• Latinoamérica El camino empinado de Gabriel Boric

En marzo de 2026, cuando su gobierno haya terminado, Gabriel Boric podrá quizás escribir sus memorias de cuatro años convulsos al frente de Chile. Si es sincero en lo que cuenta, ese libro servirá de valiosa enseñanza para muchos políticos, porque lo que el presidente chileno debió atravesar en pocos años no es precisamente lo habitual. ¿Su estado de ánimo actual? «Pelota al piso, humildad y mucho trabajo», sintetizó en metáfora futbolera.

El estallido social de octubre de 2019 encontró a Boric como combativo diputado de izquierda, pero pronto reveló un costado pragmático y negociador que lo llevó a acordar con el conservador Sebastián Piñera, al frente de La Moneda por entonces, para diseñar una salida a la explosiva situación política. La salida era una nueva Constitución, una demanda histórica de la izquierda, que no podía entender cómo el país seguía rigiéndose por un documento nacido en 1980 bajo los auspicios del dictador Augusto Pinochet.
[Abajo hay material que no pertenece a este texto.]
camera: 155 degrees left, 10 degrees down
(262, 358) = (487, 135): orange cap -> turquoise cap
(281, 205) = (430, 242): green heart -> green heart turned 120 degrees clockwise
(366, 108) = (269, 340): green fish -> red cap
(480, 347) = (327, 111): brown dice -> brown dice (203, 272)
Pero lo que entonces pareció una demanda transversal, apoyada en 2020 por el 80 por ciento de los votantes, en 2023 se convirtió en hartazgo. Nadie quiere oír hablar ya de cambio constitucional, y Boric, impulsor y víctima del proceso, tampoco. Necesita gobernar, necesita ocuparse de las cosas que importan de verdad a la gente.

«Con esto, durante este mandato, se cierra el proceso constitucional. Las urgencias son otras«, afirmó el mandatario de 37 años, que pretende enfocarse en combatir la creciente criminalidad urbana y en relanzar una economía estancada.

«Nuestro país seguirá con la Constitución vigente porque luego de dos propuestas constitucionales plebiscitadas, ninguna logró representar y unir a Chile en su hermosa diversidad», añadió el jefe de Estado, que llamó a que los extremos se sienten a dialogar. Si lo logra, habrá dado un gran paso en un Chile notablemente polarizado, pero en el que las formas y la educación entre los representantes políticos se mantienen a un nivel no habitual en la mayoría de los países de la región.

Mientras rehace su vida personal -se separó hace semanas de su pareja, Irina Karamanos-, Boric tiene el desafío de mantener unido el amplio y contradictorio conglomerado de la izquierda y de ofrecer una alternativa nítida ante una derecha desperdigada y en parte imprevisible tras el fracaso de José Antonio Kast en el plebiscito.